It can be difficult to be active when you have pancreatic cancer. If you are eating or drinking less, or doing less physical activity, you may lose some muscle and strength. This can affect how you deal with symptoms and side effects of the cancer and treatment, and how you feel generally. Gentle physical activity can help improve your strength and fitness and help you to deal with symptoms such as fatigue (extreme tiredness) or losing your appetite.
It is important to exercise within your own limits. Find something you enjoy doing. It could be gardening or going for a short walk. Take it easy and only do what you are able to do. You may find that some days are better than others. You might find it’s easier to exercise with a friend or relative – but make sure that you are still in control of how much you do.
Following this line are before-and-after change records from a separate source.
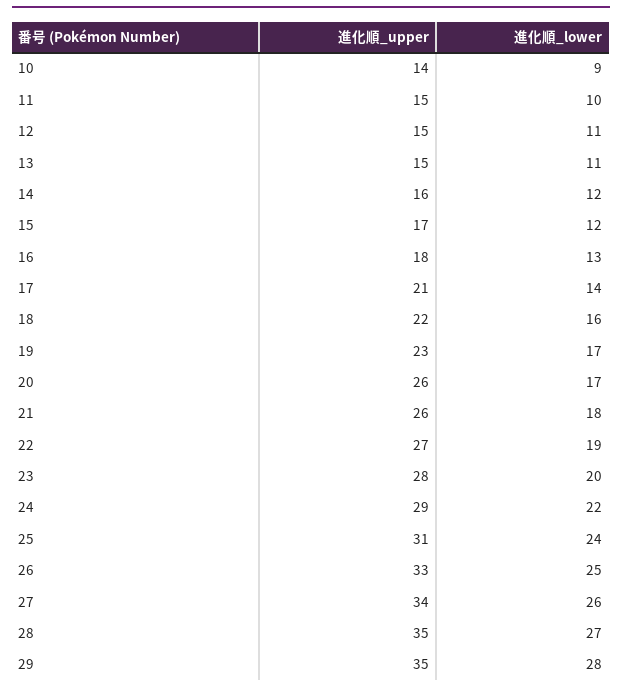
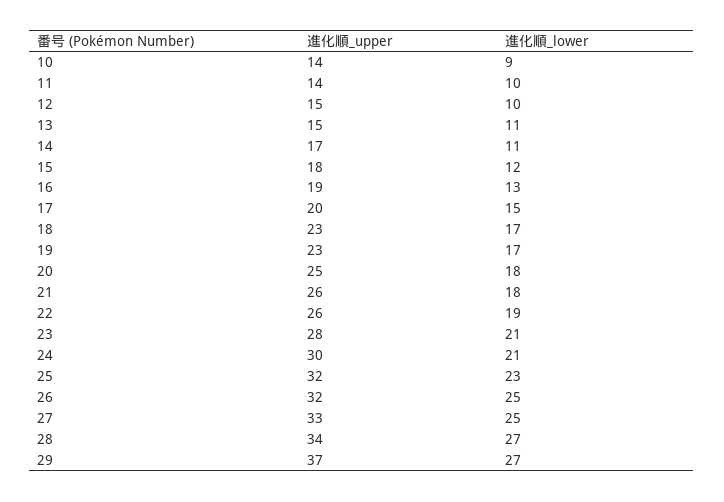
  {
    "進化順_upper": {
      "10": 14,
-     "11": 15,
+     "11": 14,
      "12": 15,
      "13": 15,
-     "14": 16,
+     "14": 17,
-     "15": 17,
+     "15": 18,
-     "16": 18,
+     "16": 19,
-     "17": 21,
+     "17": 20,
-     "18": 22,
+     "18": 23,
      "19": 23,
-     "20": 26,
+     "20": 25,
      "21": 26,
-     "22": 27,
+     "22": 26,
      "23": 28,
-     "24": 29,
+     "24": 30,
-     "25": 31,
+     "25": 32,
-     "26": 33,
+     "26": 32,
-     "27": 34,
+     "27": 33,
-     "28": 35,
+     "28": 34,
-     "29": 35
+     "29": 37
    },
    "進化順_lower": {
      "10": 9,
      "11": 10,
-     "12": 11,
+     "12": 10,
      "13": 11,
-     "14": 12,
+     "14": 11,
      "15": 12,
      "16": 13,
-     "17": 14,
+     "17": 15,
-     "18": 16,
+     "18": 17,
      "19": 17,
-     "20": 17,
+     "20": 18,
      "21": 18,
      "22": 19,
-     "23": 20,
+     "23": 21,
-     "24": 22,
+     "24": 21,
-     "25": 24,
+     "25": 23,
      "26": 25,
-     "27": 26,
+     "27": 25,
      "28": 27,
-     "29": 28
+     "29": 27
    }
  }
Speak to your doctor or nurse before starting any kind of exercise plan. They can advise you on what type of activities are best for you, and any safety issues to be aware of. If you have diabetes, be aware that exercising can affect your blood sugar levels and how you manage your diabetes.
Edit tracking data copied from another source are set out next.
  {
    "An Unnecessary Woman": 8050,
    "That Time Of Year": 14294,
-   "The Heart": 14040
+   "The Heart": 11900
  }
Your doctor or nurse may refer you to a physiotherapist or occupational therapist for more specialist advice. Physiotherapists help people cope with illness and manage symptoms through movement and exercise. Occupational therapists provide equipment and help with everyday activities, such as dressing or going to the shops, if you are struggling with these.
Some cancer support services, such as Maggie’s Centres, run exercise courses for people with cancer, for example, yoga, tai chi or walking groups. Ask your GP about any services available in your area.